# GIVEN INSTRUCTION
Reproduce every line of the listing below word for word, from the first line to the last.

# DATA PROVIDED
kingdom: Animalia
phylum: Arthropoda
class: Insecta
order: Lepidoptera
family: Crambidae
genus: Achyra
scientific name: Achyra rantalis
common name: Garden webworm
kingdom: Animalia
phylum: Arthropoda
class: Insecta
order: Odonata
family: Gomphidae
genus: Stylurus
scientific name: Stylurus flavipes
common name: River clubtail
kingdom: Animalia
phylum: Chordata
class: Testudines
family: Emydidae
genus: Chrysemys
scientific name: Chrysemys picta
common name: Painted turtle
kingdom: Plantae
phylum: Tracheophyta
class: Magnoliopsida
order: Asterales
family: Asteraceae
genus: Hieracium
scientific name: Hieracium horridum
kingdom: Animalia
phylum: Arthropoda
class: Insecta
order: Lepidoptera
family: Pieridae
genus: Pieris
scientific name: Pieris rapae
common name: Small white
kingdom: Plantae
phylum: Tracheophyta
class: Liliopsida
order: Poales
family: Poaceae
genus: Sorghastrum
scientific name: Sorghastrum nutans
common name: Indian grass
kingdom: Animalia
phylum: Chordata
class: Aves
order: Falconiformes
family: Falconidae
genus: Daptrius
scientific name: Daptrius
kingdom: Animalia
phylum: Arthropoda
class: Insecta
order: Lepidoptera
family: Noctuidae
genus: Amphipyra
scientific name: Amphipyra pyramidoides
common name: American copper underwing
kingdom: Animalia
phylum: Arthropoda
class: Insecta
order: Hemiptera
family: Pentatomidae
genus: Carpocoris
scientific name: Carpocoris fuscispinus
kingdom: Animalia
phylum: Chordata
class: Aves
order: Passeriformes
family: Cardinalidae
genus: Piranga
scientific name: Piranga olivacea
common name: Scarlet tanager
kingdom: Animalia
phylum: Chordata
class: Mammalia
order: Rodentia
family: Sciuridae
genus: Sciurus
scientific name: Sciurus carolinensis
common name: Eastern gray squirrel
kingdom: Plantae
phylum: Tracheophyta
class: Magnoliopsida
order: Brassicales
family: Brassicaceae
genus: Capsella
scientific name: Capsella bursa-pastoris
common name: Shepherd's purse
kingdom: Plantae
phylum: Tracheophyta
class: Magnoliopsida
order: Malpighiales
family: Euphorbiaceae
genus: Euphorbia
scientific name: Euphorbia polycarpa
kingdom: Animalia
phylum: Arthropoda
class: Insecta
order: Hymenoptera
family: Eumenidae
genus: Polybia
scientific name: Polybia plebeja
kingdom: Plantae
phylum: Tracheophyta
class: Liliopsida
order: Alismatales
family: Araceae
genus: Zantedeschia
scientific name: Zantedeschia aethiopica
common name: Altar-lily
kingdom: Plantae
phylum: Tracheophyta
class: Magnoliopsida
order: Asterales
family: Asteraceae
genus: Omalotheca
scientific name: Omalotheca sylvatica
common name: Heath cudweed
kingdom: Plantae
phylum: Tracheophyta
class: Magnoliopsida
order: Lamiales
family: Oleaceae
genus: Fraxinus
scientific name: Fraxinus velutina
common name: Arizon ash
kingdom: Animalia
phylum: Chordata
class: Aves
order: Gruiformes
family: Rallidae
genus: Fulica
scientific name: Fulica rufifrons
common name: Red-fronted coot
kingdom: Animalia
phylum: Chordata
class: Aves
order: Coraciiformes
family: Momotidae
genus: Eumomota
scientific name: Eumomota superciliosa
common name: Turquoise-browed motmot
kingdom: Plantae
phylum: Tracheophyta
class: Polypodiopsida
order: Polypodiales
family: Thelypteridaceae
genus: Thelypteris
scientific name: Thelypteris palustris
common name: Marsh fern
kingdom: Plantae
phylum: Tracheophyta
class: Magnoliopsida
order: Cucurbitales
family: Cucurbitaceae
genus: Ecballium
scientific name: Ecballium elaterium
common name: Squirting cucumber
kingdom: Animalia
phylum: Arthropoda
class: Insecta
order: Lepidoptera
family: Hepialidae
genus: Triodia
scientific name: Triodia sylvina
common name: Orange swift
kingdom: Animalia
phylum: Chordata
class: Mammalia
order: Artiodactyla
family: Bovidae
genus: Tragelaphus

# FINAL RESULT
kingdom: Animalia
phylum: Arthropoda
class: Insecta
order: Lepidoptera
family: Crambidae
genus: Achyra
scientific name: Achyra rantalis
common name: Garden webworm
kingdom: Animalia
phylum: Arthropoda
class: Insecta
order: Odonata
family: Gomphidae
genus: Stylurus
scientific name: Stylurus flavipes
common name: River clubtail
kingdom: Animalia
phylum: Chordata
class: Testudines
family: Emydidae
genus: Chrysemys
scientific name: Chrysemys picta
common name: Painted turtle
kingdom: Plantae
phylum: Tracheophyta
class: Magnoliopsida
order: Asterales
family: Asteraceae
genus: Hieracium
scientific name: Hieracium horridum
kingdom: Animalia
phylum: Arthropoda
class: Insecta
order: Lepidoptera
family: Pieridae
genus: Pieris
scientific name: Pieris rapae
common name: Small white
kingdom: Plantae
phylum: Tracheophyta
class: Liliopsida
order: Poales
family: Poaceae
genus: Sorghastrum
scientific name: Sorghastrum nutans
common name: Indian grass
kingdom: Animalia
phylum: Chordata
class: Aves
order: Falconiformes
family: Falconidae
genus: Daptrius
scientific name: Daptrius
kingdom: Animalia
phylum: Arthropoda
class: Insecta
order: Lepidoptera
family: Noctuidae
genus: Amphipyra
scientific name: Amphipyra pyramidoides
common name: American copper underwing
kingdom: Animalia
phylum: Arthropoda
class: Insecta
order: Hemiptera
family: Pentatomidae
genus: Carpocoris
scientific name: Carpocoris fuscispinus
kingdom: Animalia
phylum: Chordata
class: Aves
order: Passeriformes
family: Cardinalidae
genus: Piranga
scientific name: Piranga olivacea
common name: Scarlet tanager
kingdom: Animalia
phylum: Chordata
class: Mammalia
order: Rodentia
family: Sciuridae
genus: Sciurus
scientific name: Sciurus carolinensis
common name: Eastern gray squirrel
kingdom: Plantae
phylum: Tracheophyta
class: Magnoliopsida
order: Brassicales
family: Brassicaceae
genus: Capsella
scientific name: Capsella bursa-pastoris
common name: Shepherd's purse
kingdom: Plantae
phylum: Tracheophyta
class: Magnoliopsida
order: Malpighiales
family: Euphorbiaceae
genus: Euphorbia
scientific name: Euphorbia polycarpa
kingdom: Animalia
phylum: Arthropoda
class: Insecta
order: Hymenoptera
family: Eumenidae
genus: Polybia
scientific name: Polybia plebeja
kingdom: Plantae
phylum: Tracheophyta
class: Liliopsida
order: Alismatales
family: Araceae
genus: Zantedeschia
scientific name: Zantedeschia aethiopica
common name: Altar-lily
kingdom: Plantae
phylum: Tracheophyta
class: Magnoliopsida
order: Asterales
family: Asteraceae
genus: Omalotheca
scientific name: Omalotheca sylvatica
common name: Heath cudweed
kingdom: Plantae
phylum: Tracheophyta
class: Magnoliopsida
order: Lamiales
family: Oleaceae
genus: Fraxinus
scientific name: Fraxinus velutina
common name: Arizon ash
kingdom: Animalia
phylum: Chordata
class: Aves
order: Gruiformes
family: Rallidae
genus: Fulica
scientific name: Fulica rufifrons
common name: Red-fronted coot
kingdom: Animalia
phylum: Chordata
class: Aves
order: Coraciiformes
family: Momotidae
genus: Eumomota
scientific name: Eumomota superciliosa
common name: Turquoise-browed motmot
kingdom: Plantae
phylum: Tracheophyta
class: Polypodiopsida
order: Polypodiales
family: Thelypteridaceae
genus: Thelypteris
scientific name: Thelypteris palustris
common name: Marsh fern
kingdom: Plantae
phylum: Tracheophyta
class: Magnoliopsida
order: Cucurbitales
family: Cucurbitaceae
genus: Ecballium
scientific name: Ecballium elaterium
common name: Squirting cucumber
kingdom: Animalia
phylum: Arthropoda
class: Insecta
order: Lepidoptera
family: Hepialidae
genus: Triodia
scientific name: Triodia sylvina
common name: Orange swift
kingdom: Animalia
phylum: Chordata
class: Mammalia
order: Artiodactyla
family: Bovidae
genus: Tragelaphus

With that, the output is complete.